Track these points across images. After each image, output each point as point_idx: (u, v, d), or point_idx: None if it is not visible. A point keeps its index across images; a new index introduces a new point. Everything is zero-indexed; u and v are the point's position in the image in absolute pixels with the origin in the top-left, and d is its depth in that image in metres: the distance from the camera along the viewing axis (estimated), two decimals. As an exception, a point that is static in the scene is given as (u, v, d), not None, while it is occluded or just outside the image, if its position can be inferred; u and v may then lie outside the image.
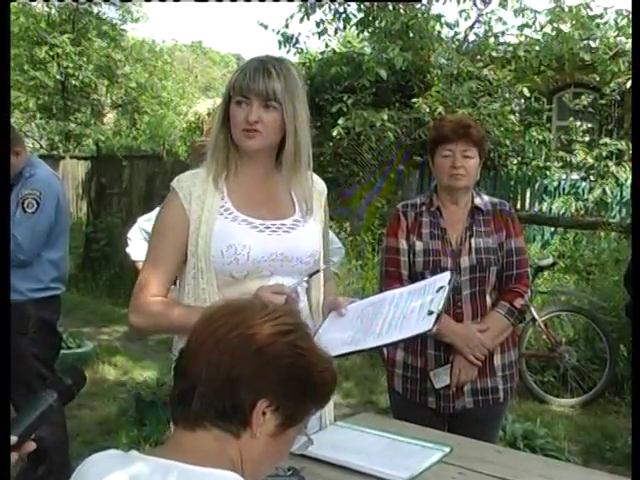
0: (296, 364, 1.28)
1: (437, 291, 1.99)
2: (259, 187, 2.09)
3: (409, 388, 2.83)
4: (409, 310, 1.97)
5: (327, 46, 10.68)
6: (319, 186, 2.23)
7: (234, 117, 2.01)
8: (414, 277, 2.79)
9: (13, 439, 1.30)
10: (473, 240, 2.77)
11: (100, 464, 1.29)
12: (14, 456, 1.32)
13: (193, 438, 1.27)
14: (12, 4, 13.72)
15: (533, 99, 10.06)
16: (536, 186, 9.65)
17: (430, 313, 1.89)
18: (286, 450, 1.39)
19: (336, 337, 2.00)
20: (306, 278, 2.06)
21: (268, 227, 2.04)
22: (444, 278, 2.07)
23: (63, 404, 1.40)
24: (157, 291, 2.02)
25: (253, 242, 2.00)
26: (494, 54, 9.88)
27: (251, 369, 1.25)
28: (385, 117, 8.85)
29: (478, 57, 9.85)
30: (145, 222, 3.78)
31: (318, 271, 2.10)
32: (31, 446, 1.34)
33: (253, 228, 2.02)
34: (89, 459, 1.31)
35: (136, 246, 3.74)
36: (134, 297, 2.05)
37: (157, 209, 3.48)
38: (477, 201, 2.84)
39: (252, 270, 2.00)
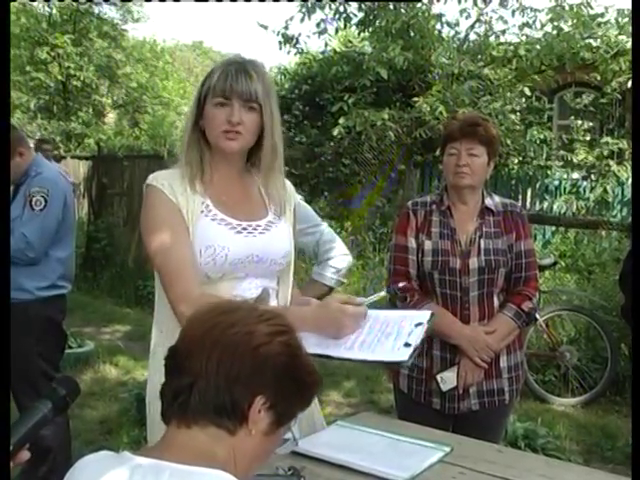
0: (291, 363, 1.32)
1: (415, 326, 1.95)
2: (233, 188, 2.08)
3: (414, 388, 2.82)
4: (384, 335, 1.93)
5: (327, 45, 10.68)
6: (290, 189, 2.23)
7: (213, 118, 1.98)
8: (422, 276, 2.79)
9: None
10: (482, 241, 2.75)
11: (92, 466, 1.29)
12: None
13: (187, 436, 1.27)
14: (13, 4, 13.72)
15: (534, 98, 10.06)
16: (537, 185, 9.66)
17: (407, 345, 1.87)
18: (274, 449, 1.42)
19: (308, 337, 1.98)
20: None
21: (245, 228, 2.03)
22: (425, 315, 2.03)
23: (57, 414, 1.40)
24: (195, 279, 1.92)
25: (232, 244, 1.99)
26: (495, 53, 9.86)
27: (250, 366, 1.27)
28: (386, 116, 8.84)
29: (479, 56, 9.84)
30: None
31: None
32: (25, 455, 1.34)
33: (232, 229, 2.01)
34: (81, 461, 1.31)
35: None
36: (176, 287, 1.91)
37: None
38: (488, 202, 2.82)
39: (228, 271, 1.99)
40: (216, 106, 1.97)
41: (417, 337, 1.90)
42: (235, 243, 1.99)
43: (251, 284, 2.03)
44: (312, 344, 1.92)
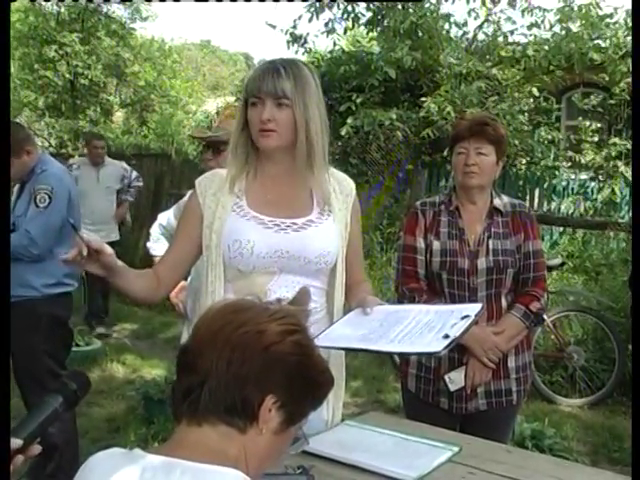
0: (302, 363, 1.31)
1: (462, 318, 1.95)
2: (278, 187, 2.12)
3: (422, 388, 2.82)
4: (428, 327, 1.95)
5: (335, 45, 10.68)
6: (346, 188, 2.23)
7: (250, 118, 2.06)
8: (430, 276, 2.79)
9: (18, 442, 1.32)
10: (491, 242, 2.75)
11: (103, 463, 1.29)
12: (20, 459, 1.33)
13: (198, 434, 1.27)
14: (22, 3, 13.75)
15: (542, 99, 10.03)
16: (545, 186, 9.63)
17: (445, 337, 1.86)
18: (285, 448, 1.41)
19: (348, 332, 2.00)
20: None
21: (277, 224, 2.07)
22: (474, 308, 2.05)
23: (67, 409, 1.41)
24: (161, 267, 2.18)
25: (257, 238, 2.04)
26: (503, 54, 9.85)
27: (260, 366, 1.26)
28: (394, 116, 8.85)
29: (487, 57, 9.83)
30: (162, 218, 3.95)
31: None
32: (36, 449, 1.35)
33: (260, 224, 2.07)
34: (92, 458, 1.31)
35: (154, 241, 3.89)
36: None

+---+

* Exercise details
Give the entries back verbatim and omit the images.

* Response below
Track these points across images. After each image, output each point as point_idx: (u, v, d), or point_idx: None if it is not visible. A point keeps its index across images; a new index introduces a new point. Everything is zero-indexed; u and v are the point's position in the image in absolute pixels with the origin in the top-left, and d is its depth in that image in metres: the distance from the camera along the viewing axis (estimated), two decimals. As an exception, a point that is static in the scene is given as (u, v, d), not None, while it is occluded or just outside the image, if its position can be inferred; u and v may then lie outside the image.
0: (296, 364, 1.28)
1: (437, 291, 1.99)
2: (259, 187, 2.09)
3: (409, 388, 2.83)
4: (409, 310, 1.97)
5: (327, 46, 10.68)
6: (319, 186, 2.23)
7: (234, 117, 2.01)
8: (414, 277, 2.79)
9: (13, 439, 1.30)
10: (473, 240, 2.77)
11: (100, 464, 1.29)
12: (14, 456, 1.32)
13: (193, 438, 1.27)
14: (12, 4, 13.72)
15: (533, 99, 10.06)
16: (536, 186, 9.65)
17: (430, 313, 1.89)
18: (286, 450, 1.39)
19: (336, 337, 2.00)
20: (306, 278, 2.06)
21: (268, 227, 2.04)
22: (444, 278, 2.07)
23: (63, 404, 1.40)
24: (157, 291, 2.02)
25: (253, 242, 2.00)
26: (494, 54, 9.88)
27: (251, 369, 1.25)
28: (385, 117, 8.85)
29: (478, 57, 9.85)
30: (145, 222, 3.78)
31: (318, 271, 2.10)
32: (31, 446, 1.34)
33: (253, 228, 2.02)
34: (89, 459, 1.31)
35: (136, 246, 3.74)
36: (134, 297, 2.05)
37: (157, 209, 3.48)
38: (477, 201, 2.84)
39: (252, 270, 2.00)
0: (291, 363, 1.32)
1: (415, 326, 1.95)
2: (233, 188, 2.08)
3: (414, 388, 2.82)
4: (384, 335, 1.93)
5: (327, 45, 10.68)
6: (290, 189, 2.23)
7: (213, 118, 1.98)
8: (422, 276, 2.79)
9: None
10: (482, 241, 2.75)
11: (92, 466, 1.29)
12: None
13: (187, 436, 1.27)
14: (13, 4, 13.72)
15: (534, 98, 10.06)
16: (537, 185, 9.66)
17: (407, 345, 1.87)
18: (274, 449, 1.42)
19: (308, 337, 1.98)
20: None
21: (245, 228, 2.03)
22: (425, 315, 2.03)
23: (57, 414, 1.40)
24: (195, 279, 1.92)
25: (232, 244, 1.99)
26: (495, 53, 9.86)
27: (250, 366, 1.27)
28: (386, 116, 8.84)
29: (479, 56, 9.84)
30: None
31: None
32: (25, 455, 1.34)
33: (232, 229, 2.01)
34: (81, 461, 1.31)
35: None
36: (176, 287, 1.91)
37: None
38: (488, 202, 2.82)
39: (228, 271, 1.99)
40: (216, 106, 1.97)
41: (417, 337, 1.90)
42: (235, 243, 1.99)
43: (251, 284, 2.03)
44: (312, 344, 1.92)
0: (302, 363, 1.31)
1: (462, 318, 1.95)
2: (278, 187, 2.12)
3: (422, 388, 2.82)
4: (428, 327, 1.95)
5: (335, 45, 10.68)
6: (346, 188, 2.23)
7: (250, 118, 2.06)
8: (430, 276, 2.79)
9: (18, 442, 1.32)
10: (491, 242, 2.75)
11: (103, 463, 1.29)
12: (20, 459, 1.33)
13: (198, 434, 1.27)
14: (22, 3, 13.75)
15: (542, 99, 10.03)
16: (545, 186, 9.63)
17: (445, 337, 1.86)
18: (285, 448, 1.41)
19: (348, 332, 2.00)
20: None
21: (277, 224, 2.07)
22: (474, 308, 2.05)
23: (67, 409, 1.41)
24: (161, 267, 2.18)
25: (257, 238, 2.04)
26: (503, 54, 9.85)
27: (260, 366, 1.26)
28: (394, 116, 8.85)
29: (487, 57, 9.83)
30: (162, 218, 3.95)
31: None
32: (36, 449, 1.35)
33: (260, 224, 2.07)
34: (92, 458, 1.31)
35: (154, 241, 3.89)
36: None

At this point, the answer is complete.